■ TASK OBJECTIVE ■
Leaving out the pictures, copy each record below exactly.

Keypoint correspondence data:
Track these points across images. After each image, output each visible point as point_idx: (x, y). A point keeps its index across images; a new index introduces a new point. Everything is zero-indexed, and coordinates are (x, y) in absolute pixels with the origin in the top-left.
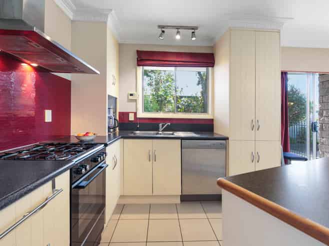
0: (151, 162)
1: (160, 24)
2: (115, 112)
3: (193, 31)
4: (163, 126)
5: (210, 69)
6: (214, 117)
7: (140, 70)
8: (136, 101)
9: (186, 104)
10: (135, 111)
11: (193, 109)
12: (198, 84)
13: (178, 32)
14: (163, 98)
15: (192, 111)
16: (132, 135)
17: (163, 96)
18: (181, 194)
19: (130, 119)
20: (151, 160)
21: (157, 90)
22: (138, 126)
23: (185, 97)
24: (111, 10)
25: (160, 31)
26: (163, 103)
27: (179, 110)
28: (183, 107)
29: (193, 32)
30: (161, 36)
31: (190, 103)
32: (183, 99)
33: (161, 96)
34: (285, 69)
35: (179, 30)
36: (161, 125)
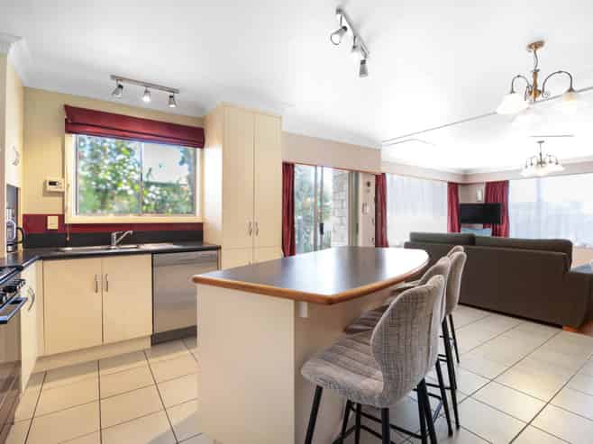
0: (99, 293)
1: (114, 74)
2: (15, 215)
3: (172, 94)
4: (118, 236)
5: (198, 150)
6: (203, 219)
7: (71, 140)
8: (62, 194)
9: (159, 198)
10: (61, 213)
11: (172, 207)
12: (182, 163)
13: (146, 92)
14: (109, 185)
15: (170, 210)
16: (59, 253)
17: (109, 181)
18: (151, 333)
19: (49, 227)
20: (99, 289)
21: (96, 169)
22: (68, 239)
23: (156, 184)
24: (19, 38)
25: (114, 84)
26: (109, 195)
27: (144, 208)
28: (153, 203)
29: (171, 97)
30: (115, 92)
31: (166, 197)
32: (153, 188)
33: (104, 181)
34: (290, 160)
35: (148, 89)
36: (114, 234)
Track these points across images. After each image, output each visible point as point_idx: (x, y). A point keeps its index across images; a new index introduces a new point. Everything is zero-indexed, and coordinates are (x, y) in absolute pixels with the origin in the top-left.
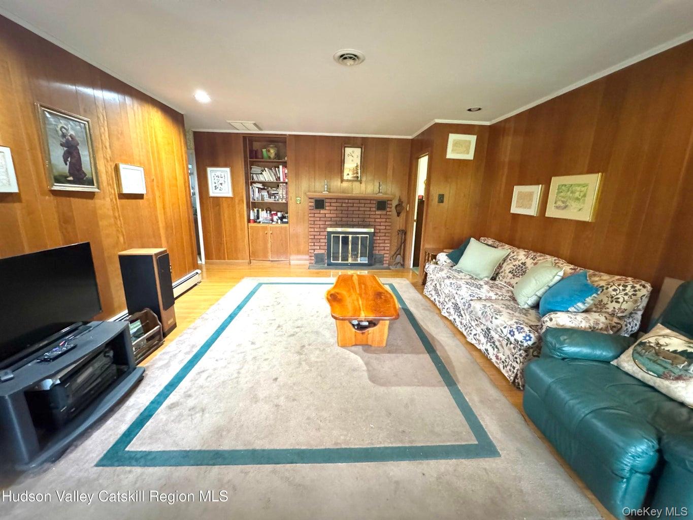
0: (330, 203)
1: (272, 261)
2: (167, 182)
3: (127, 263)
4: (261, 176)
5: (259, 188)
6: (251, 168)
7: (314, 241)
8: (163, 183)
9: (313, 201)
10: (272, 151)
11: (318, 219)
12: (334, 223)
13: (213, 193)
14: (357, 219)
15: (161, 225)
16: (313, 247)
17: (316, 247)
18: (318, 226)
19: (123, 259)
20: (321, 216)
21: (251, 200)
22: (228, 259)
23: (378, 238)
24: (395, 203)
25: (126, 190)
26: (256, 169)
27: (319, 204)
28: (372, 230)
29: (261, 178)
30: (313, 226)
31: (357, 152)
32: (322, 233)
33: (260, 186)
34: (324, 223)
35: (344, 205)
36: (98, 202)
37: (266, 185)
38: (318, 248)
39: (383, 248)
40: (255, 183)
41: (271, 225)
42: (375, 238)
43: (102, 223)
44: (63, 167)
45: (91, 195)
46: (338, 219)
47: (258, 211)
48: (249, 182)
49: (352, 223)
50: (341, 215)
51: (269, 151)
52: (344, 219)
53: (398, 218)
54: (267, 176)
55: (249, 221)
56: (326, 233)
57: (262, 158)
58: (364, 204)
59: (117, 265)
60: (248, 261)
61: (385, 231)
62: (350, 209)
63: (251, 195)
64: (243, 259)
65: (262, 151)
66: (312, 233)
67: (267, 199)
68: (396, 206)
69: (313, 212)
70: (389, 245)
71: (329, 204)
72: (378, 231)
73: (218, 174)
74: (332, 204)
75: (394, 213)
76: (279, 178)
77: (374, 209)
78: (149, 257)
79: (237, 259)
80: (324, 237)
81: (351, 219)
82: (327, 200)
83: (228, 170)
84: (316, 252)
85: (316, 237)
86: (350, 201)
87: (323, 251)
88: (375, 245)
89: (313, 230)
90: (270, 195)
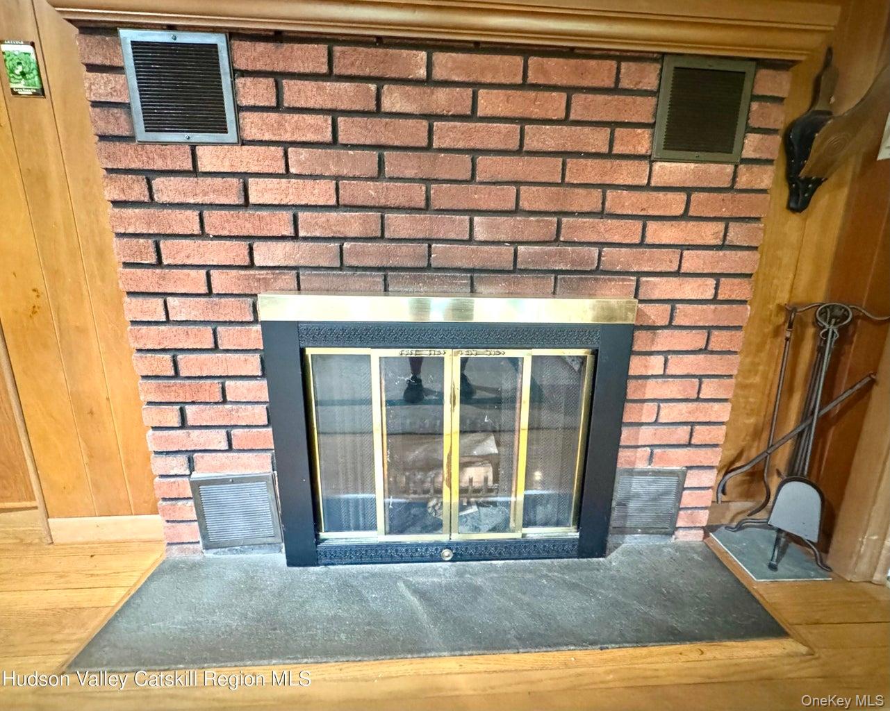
0: (278, 77)
7: (178, 392)
11: (187, 221)
12: (325, 255)
14: (506, 228)
16: (182, 439)
17: (196, 439)
30: (148, 280)
34: (236, 253)
35: (394, 100)
38: (217, 439)
46: (353, 224)
49: (461, 256)
50: (370, 192)
52: (399, 224)
53: (795, 219)
56: (254, 337)
58: (560, 99)
61: (706, 315)
62: (446, 135)
66: (152, 338)
72: (657, 314)
74: (295, 93)
77: (642, 142)
81: (456, 226)
85: (189, 365)
86: (446, 64)
89: (155, 309)
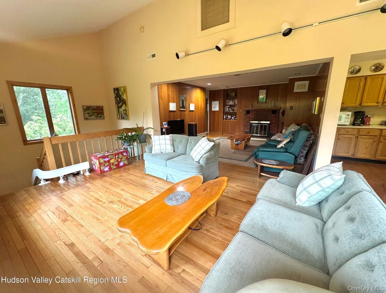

■ WRITTEN ANSWER ■
Track these points across images. After each image, output each visible point as point_idx: (x, y). A point keeps its index across images; a new index introduces a new point. Everything is zero-indexed, and coordinates are (x, y) in absolute pixels with the origin in the top-left.
0: (151, 162)
1: (160, 24)
2: (115, 112)
3: (193, 31)
4: (163, 126)
5: (210, 69)
6: (214, 117)
7: (140, 70)
8: (136, 101)
9: (186, 104)
10: (135, 111)
11: (193, 109)
12: (198, 84)
13: (178, 32)
14: (163, 98)
15: (192, 111)
16: (132, 135)
17: (163, 96)
18: (181, 194)
19: (130, 119)
20: (151, 160)
21: (157, 90)
22: (138, 126)
23: (185, 97)
24: (111, 10)
25: (160, 31)
26: (163, 103)
27: (179, 110)
28: (183, 107)
29: (193, 32)
30: (161, 36)
31: (190, 103)
32: (183, 99)
33: (161, 96)
34: (285, 69)
35: (179, 30)
36: (161, 125)
0: (99, 293)
1: (114, 74)
2: (15, 215)
3: (172, 94)
4: (118, 236)
5: (198, 150)
6: (203, 219)
7: (71, 140)
8: (62, 194)
9: (159, 198)
10: (61, 213)
11: (172, 207)
12: (182, 163)
13: (146, 92)
14: (109, 185)
15: (170, 210)
16: (59, 253)
17: (109, 181)
18: (151, 333)
19: (49, 227)
20: (99, 289)
21: (96, 169)
22: (68, 239)
23: (156, 184)
24: (19, 38)
25: (114, 84)
26: (109, 195)
27: (144, 208)
28: (153, 203)
29: (171, 97)
30: (115, 92)
31: (166, 197)
32: (153, 188)
33: (104, 181)
34: (290, 160)
35: (148, 89)
36: (114, 234)
Track these points across images. After each image, output each visible point as point_idx: (x, y). A point keeps its index across images; a new index introduces a new point. Everything is zero-indexed, and coordinates are (x, y) in absolute pixels with the origin in the top-left.
0: (330, 203)
1: (272, 261)
2: (167, 182)
3: (127, 263)
4: (261, 176)
5: (259, 188)
6: (251, 168)
7: (314, 241)
8: (163, 183)
9: (313, 201)
10: (272, 151)
11: (318, 219)
12: (334, 223)
13: (213, 193)
14: (357, 219)
15: (161, 225)
16: (313, 247)
17: (316, 247)
18: (318, 226)
19: (123, 259)
20: (321, 216)
21: (251, 200)
22: (228, 259)
23: (378, 238)
24: (395, 203)
25: (126, 190)
26: (256, 169)
27: (319, 204)
28: (372, 230)
29: (261, 178)
30: (313, 226)
31: (357, 152)
32: (322, 233)
33: (260, 186)
34: (324, 223)
35: (344, 205)
36: (98, 202)
37: (266, 185)
38: (318, 248)
39: (383, 248)
40: (255, 183)
41: (271, 225)
42: (375, 238)
43: (102, 223)
44: (63, 167)
45: (91, 195)
46: (338, 219)
47: (258, 211)
48: (249, 182)
49: (352, 223)
50: (341, 215)
51: (269, 151)
52: (344, 219)
53: (398, 218)
54: (267, 176)
55: (249, 221)
56: (326, 233)
57: (262, 158)
58: (364, 204)
59: (117, 265)
60: (248, 261)
61: (385, 231)
62: (350, 209)
63: (251, 195)
64: (243, 259)
65: (262, 151)
66: (312, 233)
67: (267, 199)
68: (396, 206)
69: (313, 212)
70: (389, 245)
71: (329, 204)
72: (378, 231)
73: (218, 174)
74: (332, 204)
75: (394, 213)
76: (279, 178)
77: (374, 209)
78: (149, 257)
79: (237, 259)
80: (324, 237)
81: (351, 219)
82: (327, 200)
83: (228, 170)
84: (316, 252)
85: (316, 237)
86: (350, 201)
87: (323, 251)
88: (375, 245)
89: (313, 230)
90: (270, 195)
0: (278, 77)
7: (178, 392)
11: (187, 221)
12: (325, 255)
14: (506, 228)
16: (182, 439)
17: (196, 439)
30: (148, 280)
34: (236, 253)
35: (394, 100)
38: (217, 439)
46: (353, 224)
49: (461, 256)
50: (370, 192)
52: (399, 224)
53: (795, 219)
56: (254, 337)
58: (560, 99)
61: (706, 315)
62: (446, 135)
66: (152, 338)
72: (657, 314)
74: (295, 93)
77: (642, 142)
81: (456, 226)
85: (189, 365)
86: (446, 64)
89: (155, 309)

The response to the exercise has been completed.